The headline findings include:
- In nearly every indicator, progress towards the goals has halted or reversed this year;
- Extreme poverty has increased by 7%. That’s an additional 37-million people living on less than $1.90 a day. This reverses a 20-year streak of positive progress; and
- Vaccine coverage — a good proxy for the effectiveness of health systems — is dropping to levels last seen in the 1990s. “In other words, we’ve been set back about 25 years in about 25 weeks,” the report says.
The primary reason for these dramatic reverses is, of course, the Covid-19 pandemic, which — as well as being a public-health emergency in its own right — has devastated primary healthcare systems, tanked the global economy, shut down schools all over the world and forced millions of people to go without food. “The ripple effects of Covid-19 have stopped 20 years of progress,” the report concludes.
There is a caveat: given the urgency of the situation, this year’s Goalkeepers report has been compiled with much greater haste than usual. This means that the numbers are not as solid as in previous editions, and rely more on estimates and projections. But Seydi says that if the real numbers are anywhere close to those in the report, “the ripple effects are just catastrophic”.

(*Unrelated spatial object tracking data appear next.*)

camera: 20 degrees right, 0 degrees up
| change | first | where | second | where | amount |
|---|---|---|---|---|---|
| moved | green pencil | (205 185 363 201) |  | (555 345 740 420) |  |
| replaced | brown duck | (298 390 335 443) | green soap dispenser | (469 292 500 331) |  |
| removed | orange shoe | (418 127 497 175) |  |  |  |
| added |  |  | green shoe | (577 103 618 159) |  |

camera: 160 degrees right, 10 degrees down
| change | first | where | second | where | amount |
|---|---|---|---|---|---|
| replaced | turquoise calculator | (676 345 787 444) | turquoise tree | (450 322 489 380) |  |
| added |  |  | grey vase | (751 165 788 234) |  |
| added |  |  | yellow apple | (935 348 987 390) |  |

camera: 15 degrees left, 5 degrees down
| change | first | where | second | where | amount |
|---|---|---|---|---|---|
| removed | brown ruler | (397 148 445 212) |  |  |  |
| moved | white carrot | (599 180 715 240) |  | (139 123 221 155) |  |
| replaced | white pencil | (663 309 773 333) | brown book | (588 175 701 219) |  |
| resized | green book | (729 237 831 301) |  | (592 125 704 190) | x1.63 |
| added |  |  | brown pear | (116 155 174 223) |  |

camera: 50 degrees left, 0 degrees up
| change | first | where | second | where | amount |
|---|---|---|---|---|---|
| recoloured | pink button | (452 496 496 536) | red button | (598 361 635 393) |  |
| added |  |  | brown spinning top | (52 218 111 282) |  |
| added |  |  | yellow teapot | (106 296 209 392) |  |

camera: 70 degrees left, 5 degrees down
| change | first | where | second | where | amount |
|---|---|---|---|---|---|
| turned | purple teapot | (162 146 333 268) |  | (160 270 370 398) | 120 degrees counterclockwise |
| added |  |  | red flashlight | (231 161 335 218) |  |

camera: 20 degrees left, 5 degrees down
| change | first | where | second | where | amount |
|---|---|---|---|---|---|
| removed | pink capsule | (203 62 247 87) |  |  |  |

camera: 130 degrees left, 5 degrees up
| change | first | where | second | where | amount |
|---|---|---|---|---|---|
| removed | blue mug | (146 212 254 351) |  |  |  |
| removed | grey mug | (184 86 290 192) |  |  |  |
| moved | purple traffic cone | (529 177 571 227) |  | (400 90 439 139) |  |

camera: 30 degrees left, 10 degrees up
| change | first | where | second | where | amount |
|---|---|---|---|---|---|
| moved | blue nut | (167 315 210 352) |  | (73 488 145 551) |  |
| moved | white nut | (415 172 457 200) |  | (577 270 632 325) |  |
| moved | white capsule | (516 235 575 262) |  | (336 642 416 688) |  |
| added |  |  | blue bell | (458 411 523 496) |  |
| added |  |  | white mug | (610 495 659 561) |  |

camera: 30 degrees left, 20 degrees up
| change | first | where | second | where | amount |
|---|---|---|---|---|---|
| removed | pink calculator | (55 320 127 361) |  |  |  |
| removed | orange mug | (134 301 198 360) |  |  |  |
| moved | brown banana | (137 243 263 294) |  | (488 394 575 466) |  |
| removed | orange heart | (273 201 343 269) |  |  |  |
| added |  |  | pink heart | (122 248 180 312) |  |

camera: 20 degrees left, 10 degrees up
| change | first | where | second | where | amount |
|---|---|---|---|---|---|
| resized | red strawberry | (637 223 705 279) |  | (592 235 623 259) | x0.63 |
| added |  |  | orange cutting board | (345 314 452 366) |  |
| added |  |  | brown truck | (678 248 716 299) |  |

Seydi’s focus now is on how to mitigate these catastrophes. He has considerable resources at his disposal. Like it or not, the Gates Foundation has a major say on the direction of global development. Much of its $5-billion annual budget is spent in Africa, and its grants underpin health networks and disease eradication efforts across the continent. It is the only entity that is not a country to have voting rights at the World Health Organisation.
But this won’t be enough. To make a meaningful difference — especially as major powers such as the United States and the United Kingdom scale back their development efforts — Seydi believes that the Gates Foundation must use its influence to forge new partnerships and bring in the private sector, which “is far more powerful than some people actually know”.
Critics argue that the Gates Foundation itself is more powerful than people know — and dangerously so, giving it too much influence over global public-health policy, especially in Africa, where many countries are not powerful enough to dictate the terms of their engagement with the organisation.
Seydi rejects this criticism.
“At the Gates Foundation, we follow an Africa-led and Africa-owned agenda, meaning that, based on the lessons of development, you cannot implement something that makes a difference unless it is something that your stakeholders buy into,” he says.
“So, when we do our things, we want to make sure it works for the people that we are set out to support, not just sending them something that may not work.
“I always ask myself: What is the alternative? … If you’re committed to making a difference, you make it.”